Dataset entries

####

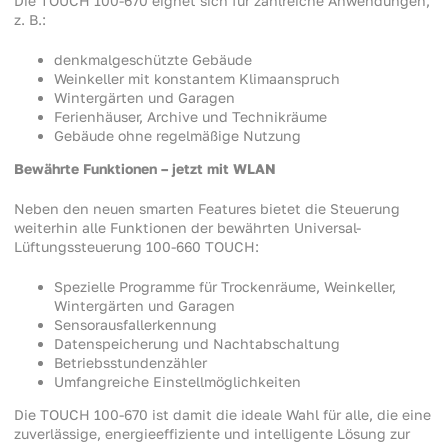
Die TOUCH 100-670 eignet sich für zahlreiche Anwendungen,
z. B.:
denkmalgeschützte Gebäude
Weinkeller mit konstantem Klimaanspruch
Wintergärten und Garagen
Ferienhäuser, Archive und Technikräume
Gebäude ohne regelmäßige Nutzung
Bewährte Funktionen – jetzt mit WLAN
Neben den neuen smarten Features bietet die Steuerung
weiterhin alle Funktionen der bewährten Universal-
Lüftungssteuerung 100-660 TOUCH:
Spezielle Programme für Trockenräume, Weinkeller,
Wintergärten und Garagen
Sensorausfallerkennung
Datenspeicherung und Nachtabschaltung
Betriebsstundenzähler
Umfangreiche Einstellmöglichkeiten
Die TOUCH 100-670 ist damit die ideale Wahl für alle, die eine
zuverlässige, energieeffiziente und intelligente Lösung zur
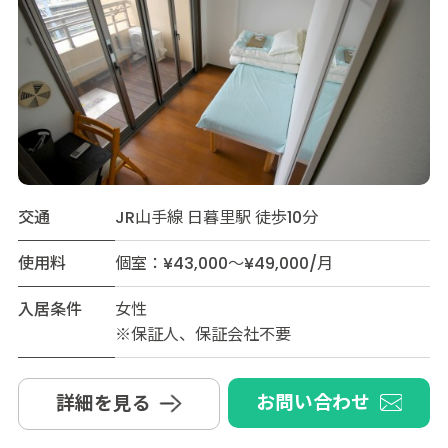
交通
JR山手線 日暮里駅 徒歩10分
使用料
個室：¥43,000～¥49,000/月
入居条件
女性
※保証人、保証会社不要
お問い合わせ
詳細を見る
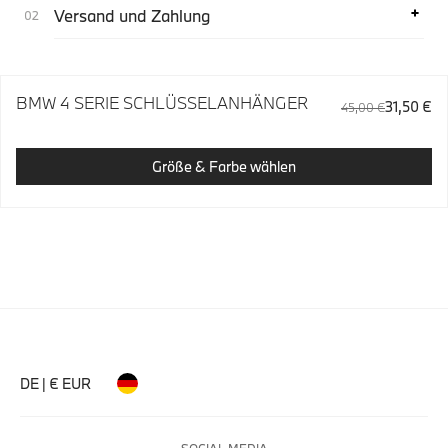
Versand und Zahlung
BMW 4 SERIE SCHLÜSSELANHÄNGER
31,50 €
45,00 €
Größe & Farbe wählen
DE | € EUR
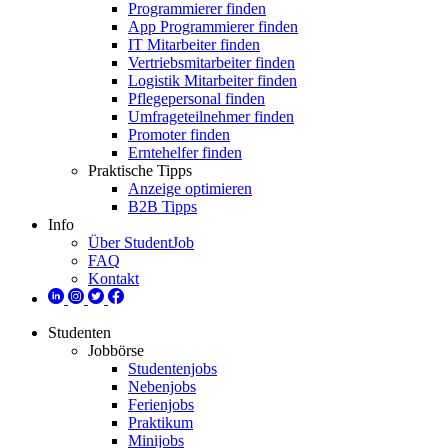
Programmierer finden
App Programmierer finden
IT Mitarbeiter finden
Vertriebsmitarbeiter finden
Logistik Mitarbeiter finden
Pflegepersonal finden
Umfrageteilnehmer finden
Promoter finden
Erntehelfer finden
Praktische Tipps
Anzeige optimieren
B2B Tipps
Info
Über StudentJob
FAQ
Kontakt
Studenten
Jobbörse
Studentenjobs
Nebenjobs
Ferienjobs
Praktikum
Minijobs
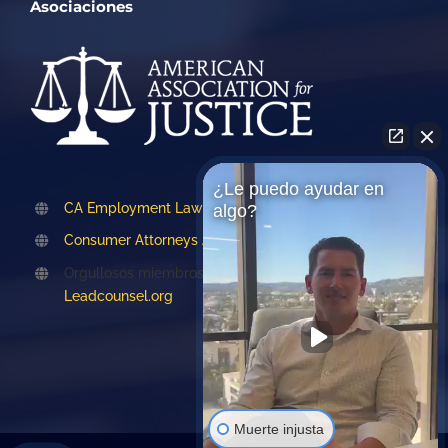
Asociaciones
¿Le puedo ayudar en
CA Employment Lawyers Association
algo?
Consumer Attorneys Association of LA
Orgullosos miembros de
Leadcounsel.org
Muerte injusta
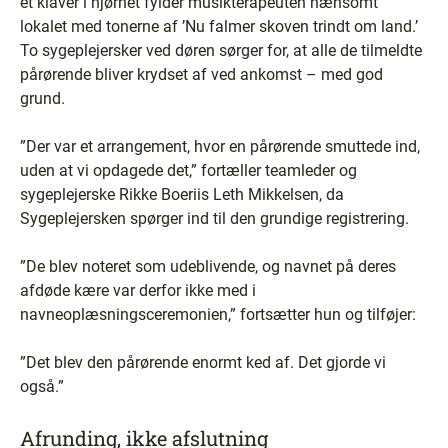
et klaver i hjørnet fylder musikterapeuten nænsomt
lokalet med tonerne af ’Nu falmer skoven trindt om land.’
To sygeplejersker ved døren sørger for, at alle de tilmeldte
pårørende bliver krydset af ved ankomst – med god
grund.
”Der var et arrangement, hvor en pårørende smuttede ind,
uden at vi opdagede det,” fortæller teamleder og
sygeplejerske Rikke Boeriis Leth Mikkelsen, da
Sygeplejersken spørger ind til den grundige registrering.
”De blev noteret som udeblivende, og navnet på deres
afdøde kære var derfor ikke med i
navneoplæsningsceremonien,” fortsætter hun og tilføjer:
”Det blev den pårørende enormt ked af. Det gjorde vi
også.”
Afrunding, ikke afslutning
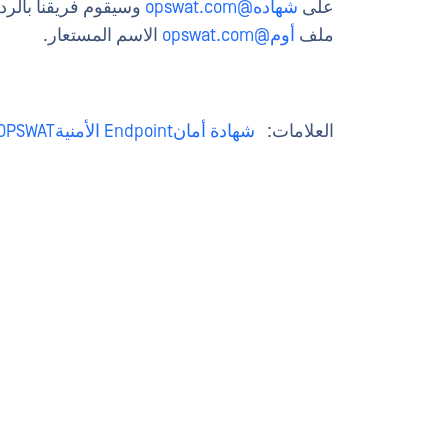
على
شهاده@opswat.com
ملف
أوم@opswat.com
الاسم المستعار.
العلامات:
شهادة أمانEndpoint الأمنيةOPSWAT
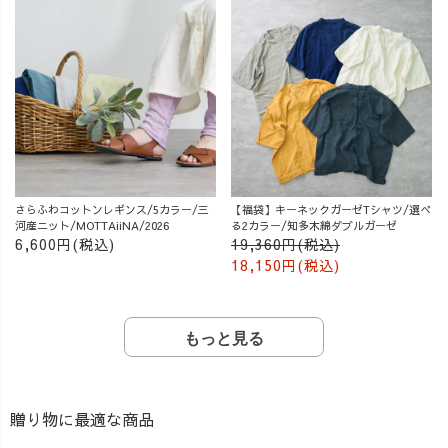
さらふわコットンレギンス/5カラー/三
【福袋】キーネックガーゼTシャツ/選べ
河産ニット/MOTTAiiNA/2026
る2カラー/知多木綿ダブルガーゼ
6,600円(税込)
19,360円(税込)
18,150円(税込)
もっと見る
贈り物に最適な商品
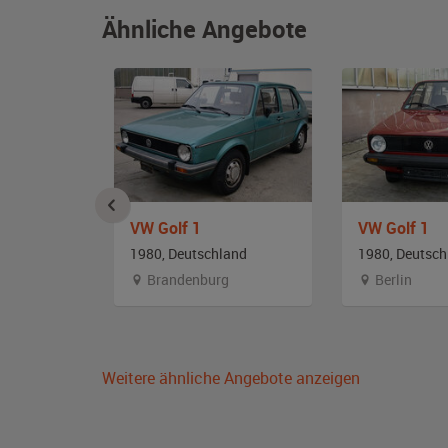
Ähnliche Angebote
p 17
VW Golf 1
VW Golf 1
and
1980, Deutschland
1980, Deutsch
en
Brandenburg
Berlin
Weitere ähnliche Angebote anzeigen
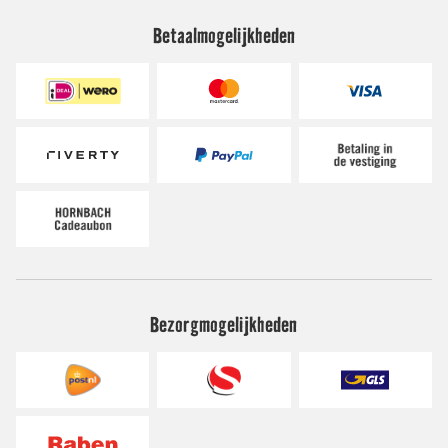
Betaalmogelijkheden
Bezorgmogelijkheden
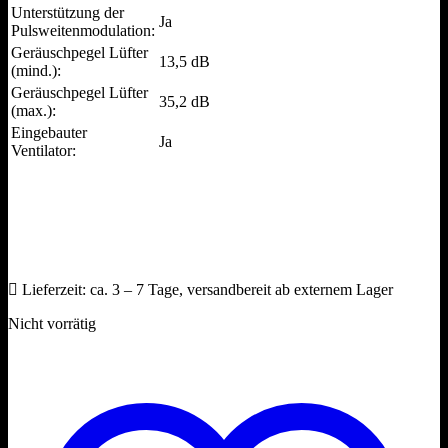
Unterstützung der
Ja
Pulsweitenmodulation:
Geräuschpegel Lüfter
13,5 dB
(mind.):
Geräuschpegel Lüfter
35,2 dB
(max.):
Eingebauter
Ja
Ventilator:
Lieferzeit:
ca. 3 – 7 Tage, versandbereit ab externem Lager
Nicht vorrätig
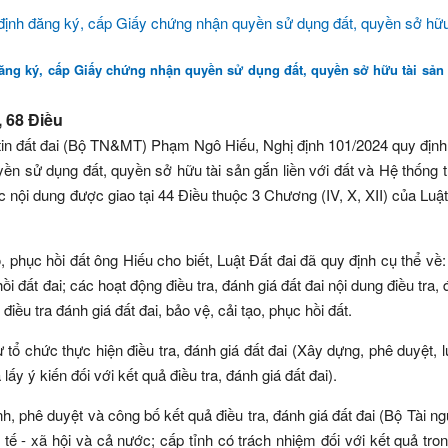
ng ký, cấp Giấy chứng nhận quyền sử dụng đất, quyền sở hữu tài sản 
 68 Điều
in đất đai (Bộ TN&MT) Phạm Ngô Hiếu, Nghị định 101/2024 quy định
ền sử dụng đất, quyền sở hữu tài sản gắn liền với đất và Hệ thống t
c nội dung được giao tại 44 Điều thuộc 3 Chương (IV, X, XII) của Luật
ạo, phục hồi đất ông Hiếu cho biết, Luật Đất đai đã quy định cụ thể về
hồi đất đai; các hoạt động điều tra, đánh giá đất đai nội dung điều tra,
 điều tra đánh giá đất đai, bảo vệ, cải tạo, phục hồi đất.
 tổ chức thực hiện điều tra, đánh giá đất đai (Xây dựng, phê duyệt, 
ấy ý kiến đối với kết quả điều tra, đánh giá đất đai).
nh, phê duyệt và công bố kết quả điều tra, đánh giá đất đai (Bộ Tài n
tế - xã hội và cả nước; cấp tỉnh có trách nhiệm đối với kết quả tr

####

— EXERCISE PROMPT —
Copy the lines of the entries from the one containing "Unterstützung der" through the one containing "Nicht vorrätig", both included, switching "Geräuschpegel" to "Schallpegel" and leaving everything else unchanged.

— FINAL ANSWER —
Unterstützung der
Ja
Pulsweitenmodulation:
Schallpegel Lüfter
13,5 dB
(mind.):
Schallpegel Lüfter
35,2 dB
(max.):
Eingebauter
Ja
Ventilator:
Lieferzeit:
ca. 3 – 7 Tage, versandbereit ab externem Lager
Nicht vorrätig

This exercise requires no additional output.